Mon frère doit venir manger à la maison.
Traduction : On a fait venir celui que tu idôlatrais jadis pour te faire la morale, te dire que c'est drôlement sympa d'avoir un armada de diplômes et plein de fric. Mais toi, petite
inconsciente, tu n'écouteras pas parce que tu en as plein le dos, plein le dos, plein de dos.
Alors voilà, le grand, le frère débarque. Il a des jolis chaussures noires qui brillent, un manteau de monsieur et il ne pique presque plus quand il fait la bise. Même son bouc s'est adouci, il a
l'air dompté, il pourrait jouer dans une pub pour après-rasage (dans laquelle le mec ne se raserait pas...)
Durant le repas, je me retiens de siffler mes réticences, je me retiens de cracher mes insanités, je bouillonne.
Self-control ? Dans les textes, ça en a tout l'air.
En pratique, ça donne :
Regard noir n°1 : suppot de Satan, ils t'ont enrôlé, toi qui fût mon allié...

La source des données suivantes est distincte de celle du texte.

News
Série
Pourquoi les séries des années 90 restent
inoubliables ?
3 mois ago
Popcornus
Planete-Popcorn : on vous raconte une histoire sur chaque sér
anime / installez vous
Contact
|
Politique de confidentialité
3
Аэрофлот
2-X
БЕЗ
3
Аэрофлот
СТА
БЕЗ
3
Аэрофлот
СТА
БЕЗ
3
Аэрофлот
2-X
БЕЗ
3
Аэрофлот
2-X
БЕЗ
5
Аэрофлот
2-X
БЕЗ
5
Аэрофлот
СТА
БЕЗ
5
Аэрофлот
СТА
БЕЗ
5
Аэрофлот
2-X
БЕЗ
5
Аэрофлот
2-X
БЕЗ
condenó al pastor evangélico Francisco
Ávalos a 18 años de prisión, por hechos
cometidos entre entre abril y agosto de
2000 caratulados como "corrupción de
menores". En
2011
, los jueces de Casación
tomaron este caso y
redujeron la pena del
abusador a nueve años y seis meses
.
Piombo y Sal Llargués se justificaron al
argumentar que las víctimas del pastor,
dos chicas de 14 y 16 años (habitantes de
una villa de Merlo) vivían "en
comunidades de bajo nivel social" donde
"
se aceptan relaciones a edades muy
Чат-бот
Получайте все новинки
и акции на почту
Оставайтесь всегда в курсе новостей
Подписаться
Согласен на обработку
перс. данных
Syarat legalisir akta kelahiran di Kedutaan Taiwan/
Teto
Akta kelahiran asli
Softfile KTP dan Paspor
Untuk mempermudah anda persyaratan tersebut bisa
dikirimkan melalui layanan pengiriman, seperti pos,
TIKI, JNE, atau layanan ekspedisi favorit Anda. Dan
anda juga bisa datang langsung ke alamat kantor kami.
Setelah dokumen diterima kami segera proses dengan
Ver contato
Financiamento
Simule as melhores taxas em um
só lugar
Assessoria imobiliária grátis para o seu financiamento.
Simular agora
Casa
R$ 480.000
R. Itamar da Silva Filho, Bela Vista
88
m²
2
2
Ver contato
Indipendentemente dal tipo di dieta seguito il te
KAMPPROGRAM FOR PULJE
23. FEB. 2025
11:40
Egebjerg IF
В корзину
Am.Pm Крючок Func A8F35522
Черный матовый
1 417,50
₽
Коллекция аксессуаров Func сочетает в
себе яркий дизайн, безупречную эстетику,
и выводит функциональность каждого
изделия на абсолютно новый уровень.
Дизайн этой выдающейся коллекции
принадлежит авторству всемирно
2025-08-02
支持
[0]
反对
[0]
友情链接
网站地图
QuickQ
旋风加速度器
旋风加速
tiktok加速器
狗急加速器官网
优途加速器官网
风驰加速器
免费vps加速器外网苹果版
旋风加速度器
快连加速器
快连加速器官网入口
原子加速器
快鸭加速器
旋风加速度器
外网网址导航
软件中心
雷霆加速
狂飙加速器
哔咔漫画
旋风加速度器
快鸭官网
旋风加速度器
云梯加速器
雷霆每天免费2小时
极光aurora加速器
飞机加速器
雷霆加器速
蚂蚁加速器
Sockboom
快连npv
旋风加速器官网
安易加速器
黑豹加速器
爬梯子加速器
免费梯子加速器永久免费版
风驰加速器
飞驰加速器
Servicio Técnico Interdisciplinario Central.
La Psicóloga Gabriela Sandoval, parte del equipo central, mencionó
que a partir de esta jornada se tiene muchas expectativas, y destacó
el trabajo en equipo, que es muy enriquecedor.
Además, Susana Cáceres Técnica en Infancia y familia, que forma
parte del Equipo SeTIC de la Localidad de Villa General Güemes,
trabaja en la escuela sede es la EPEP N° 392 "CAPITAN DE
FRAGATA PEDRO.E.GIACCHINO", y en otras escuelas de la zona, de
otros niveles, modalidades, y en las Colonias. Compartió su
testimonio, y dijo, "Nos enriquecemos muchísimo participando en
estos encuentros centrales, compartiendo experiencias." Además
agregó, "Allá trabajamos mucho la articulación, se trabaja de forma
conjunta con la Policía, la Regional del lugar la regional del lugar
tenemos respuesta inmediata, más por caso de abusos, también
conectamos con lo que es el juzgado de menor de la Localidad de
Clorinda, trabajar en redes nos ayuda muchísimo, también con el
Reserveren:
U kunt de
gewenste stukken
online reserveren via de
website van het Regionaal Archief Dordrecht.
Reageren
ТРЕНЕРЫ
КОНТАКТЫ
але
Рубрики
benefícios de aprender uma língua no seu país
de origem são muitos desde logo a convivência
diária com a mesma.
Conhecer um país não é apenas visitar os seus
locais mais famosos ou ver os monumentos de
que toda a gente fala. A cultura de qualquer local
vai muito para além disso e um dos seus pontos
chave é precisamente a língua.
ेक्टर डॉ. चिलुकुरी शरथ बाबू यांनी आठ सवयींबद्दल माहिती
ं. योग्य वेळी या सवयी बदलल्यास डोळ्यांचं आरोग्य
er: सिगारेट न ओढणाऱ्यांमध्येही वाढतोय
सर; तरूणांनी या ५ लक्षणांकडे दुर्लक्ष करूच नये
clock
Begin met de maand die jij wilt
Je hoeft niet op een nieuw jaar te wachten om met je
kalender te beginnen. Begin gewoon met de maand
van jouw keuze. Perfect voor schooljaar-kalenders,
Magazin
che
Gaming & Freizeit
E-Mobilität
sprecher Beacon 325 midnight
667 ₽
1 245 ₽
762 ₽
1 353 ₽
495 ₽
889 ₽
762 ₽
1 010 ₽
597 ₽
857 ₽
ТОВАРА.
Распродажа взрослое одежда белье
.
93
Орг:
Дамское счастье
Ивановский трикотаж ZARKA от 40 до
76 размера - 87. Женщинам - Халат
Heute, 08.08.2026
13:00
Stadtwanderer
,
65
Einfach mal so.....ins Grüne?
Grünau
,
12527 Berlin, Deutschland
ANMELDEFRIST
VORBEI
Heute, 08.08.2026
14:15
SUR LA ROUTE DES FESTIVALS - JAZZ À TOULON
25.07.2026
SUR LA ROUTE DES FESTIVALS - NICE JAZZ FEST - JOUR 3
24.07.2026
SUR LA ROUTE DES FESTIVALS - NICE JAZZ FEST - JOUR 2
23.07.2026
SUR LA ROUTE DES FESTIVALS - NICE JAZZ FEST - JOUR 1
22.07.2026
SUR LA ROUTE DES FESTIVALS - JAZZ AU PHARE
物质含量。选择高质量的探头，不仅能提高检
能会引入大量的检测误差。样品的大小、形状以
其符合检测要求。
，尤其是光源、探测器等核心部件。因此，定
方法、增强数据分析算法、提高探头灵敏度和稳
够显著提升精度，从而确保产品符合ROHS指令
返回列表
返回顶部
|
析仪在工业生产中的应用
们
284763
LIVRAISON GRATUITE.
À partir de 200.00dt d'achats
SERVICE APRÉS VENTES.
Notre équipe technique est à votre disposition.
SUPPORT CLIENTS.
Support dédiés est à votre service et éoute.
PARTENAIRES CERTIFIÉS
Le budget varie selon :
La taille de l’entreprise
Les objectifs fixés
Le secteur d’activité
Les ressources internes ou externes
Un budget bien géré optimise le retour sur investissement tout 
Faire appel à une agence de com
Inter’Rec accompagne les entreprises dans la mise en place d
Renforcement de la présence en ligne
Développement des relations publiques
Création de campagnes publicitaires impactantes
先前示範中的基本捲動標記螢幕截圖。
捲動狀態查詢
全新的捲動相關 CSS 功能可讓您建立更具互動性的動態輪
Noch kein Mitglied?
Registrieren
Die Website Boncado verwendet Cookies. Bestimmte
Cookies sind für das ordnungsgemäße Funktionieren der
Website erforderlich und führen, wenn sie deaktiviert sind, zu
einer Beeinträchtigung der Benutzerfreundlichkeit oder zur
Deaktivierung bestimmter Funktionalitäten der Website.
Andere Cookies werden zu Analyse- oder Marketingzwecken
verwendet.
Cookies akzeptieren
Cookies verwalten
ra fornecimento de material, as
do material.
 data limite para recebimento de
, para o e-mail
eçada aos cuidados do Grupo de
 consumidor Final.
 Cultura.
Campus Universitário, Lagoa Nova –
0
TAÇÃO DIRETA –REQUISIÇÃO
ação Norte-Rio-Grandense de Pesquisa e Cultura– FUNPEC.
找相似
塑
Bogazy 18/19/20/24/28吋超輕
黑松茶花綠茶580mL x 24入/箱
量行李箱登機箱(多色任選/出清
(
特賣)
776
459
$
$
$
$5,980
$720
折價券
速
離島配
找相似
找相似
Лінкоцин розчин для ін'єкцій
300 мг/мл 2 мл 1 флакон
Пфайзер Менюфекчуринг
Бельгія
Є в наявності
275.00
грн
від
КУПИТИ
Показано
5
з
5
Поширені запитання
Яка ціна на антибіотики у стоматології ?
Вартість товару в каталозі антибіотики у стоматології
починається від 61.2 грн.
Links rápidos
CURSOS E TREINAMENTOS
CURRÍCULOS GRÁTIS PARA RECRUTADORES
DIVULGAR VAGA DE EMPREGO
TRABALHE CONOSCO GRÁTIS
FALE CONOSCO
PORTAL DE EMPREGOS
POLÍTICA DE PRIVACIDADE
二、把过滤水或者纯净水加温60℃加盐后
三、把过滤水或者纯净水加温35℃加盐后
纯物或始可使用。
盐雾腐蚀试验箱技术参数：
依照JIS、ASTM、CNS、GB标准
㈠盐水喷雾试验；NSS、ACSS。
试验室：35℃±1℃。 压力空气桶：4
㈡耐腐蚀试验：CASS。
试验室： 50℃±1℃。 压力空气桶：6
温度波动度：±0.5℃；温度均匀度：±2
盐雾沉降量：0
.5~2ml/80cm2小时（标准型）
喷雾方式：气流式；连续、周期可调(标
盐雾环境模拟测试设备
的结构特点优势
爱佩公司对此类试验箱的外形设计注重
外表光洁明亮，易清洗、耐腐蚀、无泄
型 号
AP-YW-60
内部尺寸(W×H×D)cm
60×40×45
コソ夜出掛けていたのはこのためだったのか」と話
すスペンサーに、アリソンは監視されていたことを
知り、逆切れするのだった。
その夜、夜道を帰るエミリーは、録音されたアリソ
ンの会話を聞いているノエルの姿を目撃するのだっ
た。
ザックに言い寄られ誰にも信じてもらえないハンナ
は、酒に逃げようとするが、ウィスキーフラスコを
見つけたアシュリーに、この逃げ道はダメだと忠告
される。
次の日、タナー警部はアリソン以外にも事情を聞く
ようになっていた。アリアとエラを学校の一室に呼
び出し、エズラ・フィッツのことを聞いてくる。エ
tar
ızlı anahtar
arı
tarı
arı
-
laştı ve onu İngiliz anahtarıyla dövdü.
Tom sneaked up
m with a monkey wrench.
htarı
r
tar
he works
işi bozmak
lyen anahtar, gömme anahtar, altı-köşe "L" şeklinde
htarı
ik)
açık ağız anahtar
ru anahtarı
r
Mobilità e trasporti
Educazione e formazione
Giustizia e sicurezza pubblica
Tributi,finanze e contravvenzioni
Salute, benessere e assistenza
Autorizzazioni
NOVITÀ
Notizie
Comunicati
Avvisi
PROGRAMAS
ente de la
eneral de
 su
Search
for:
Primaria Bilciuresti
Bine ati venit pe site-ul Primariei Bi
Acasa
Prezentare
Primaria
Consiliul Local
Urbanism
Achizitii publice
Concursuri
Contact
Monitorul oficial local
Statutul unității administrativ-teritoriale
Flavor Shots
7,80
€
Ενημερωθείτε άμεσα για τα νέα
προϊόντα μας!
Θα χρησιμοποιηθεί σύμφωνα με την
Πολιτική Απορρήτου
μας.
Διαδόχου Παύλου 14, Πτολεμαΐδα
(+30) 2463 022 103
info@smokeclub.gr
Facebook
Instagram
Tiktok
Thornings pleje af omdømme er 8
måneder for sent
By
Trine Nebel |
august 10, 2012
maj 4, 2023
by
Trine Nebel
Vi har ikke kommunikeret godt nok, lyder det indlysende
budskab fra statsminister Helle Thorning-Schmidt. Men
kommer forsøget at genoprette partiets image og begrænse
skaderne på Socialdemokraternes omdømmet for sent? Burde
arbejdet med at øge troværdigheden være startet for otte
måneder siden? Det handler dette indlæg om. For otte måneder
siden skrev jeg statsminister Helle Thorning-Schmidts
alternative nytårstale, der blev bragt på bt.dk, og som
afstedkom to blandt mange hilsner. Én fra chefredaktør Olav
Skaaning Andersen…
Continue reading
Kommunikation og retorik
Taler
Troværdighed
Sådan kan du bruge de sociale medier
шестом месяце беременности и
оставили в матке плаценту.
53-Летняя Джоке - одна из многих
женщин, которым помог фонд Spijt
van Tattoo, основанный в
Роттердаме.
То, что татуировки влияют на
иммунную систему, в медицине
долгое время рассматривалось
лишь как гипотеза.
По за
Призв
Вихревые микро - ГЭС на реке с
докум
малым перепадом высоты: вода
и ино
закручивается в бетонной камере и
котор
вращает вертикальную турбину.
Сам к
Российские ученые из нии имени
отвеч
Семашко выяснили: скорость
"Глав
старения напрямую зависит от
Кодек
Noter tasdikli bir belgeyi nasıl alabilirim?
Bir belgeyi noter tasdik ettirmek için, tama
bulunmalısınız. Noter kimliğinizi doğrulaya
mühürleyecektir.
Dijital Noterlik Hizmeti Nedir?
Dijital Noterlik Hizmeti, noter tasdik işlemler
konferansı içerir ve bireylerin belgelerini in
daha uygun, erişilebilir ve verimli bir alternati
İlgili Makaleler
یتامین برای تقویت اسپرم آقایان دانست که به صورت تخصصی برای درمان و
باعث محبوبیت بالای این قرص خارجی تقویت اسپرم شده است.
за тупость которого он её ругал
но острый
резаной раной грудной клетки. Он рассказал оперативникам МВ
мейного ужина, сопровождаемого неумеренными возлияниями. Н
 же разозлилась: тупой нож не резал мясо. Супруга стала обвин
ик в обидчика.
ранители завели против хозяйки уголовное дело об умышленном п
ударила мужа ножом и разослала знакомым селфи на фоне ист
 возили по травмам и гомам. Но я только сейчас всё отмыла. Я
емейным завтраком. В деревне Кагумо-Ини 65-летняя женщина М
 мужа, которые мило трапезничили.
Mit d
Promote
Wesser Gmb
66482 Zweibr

Regard noir n°2 : c'est ça, débite des banalités, t'es vieux avant l'heure mon pauvre...
Regard noir n°3 : bon quand est-ce qu'elle vient la leçon de morale ? je m'ennuie presque là...
Regard noir n°4 : ils se sont ligués contre moi, ils attendent la fin du repas pour me porter le coup final sans m'apporter le dessert.
Et ça continue jusqu'au regard noir n°17, je crois...
Bilan de la soirée : Mon frère est un être humain. Sa seule et plus grande faiblesse, à mes yeux, c'est indéniablement de faire partie de ma famille.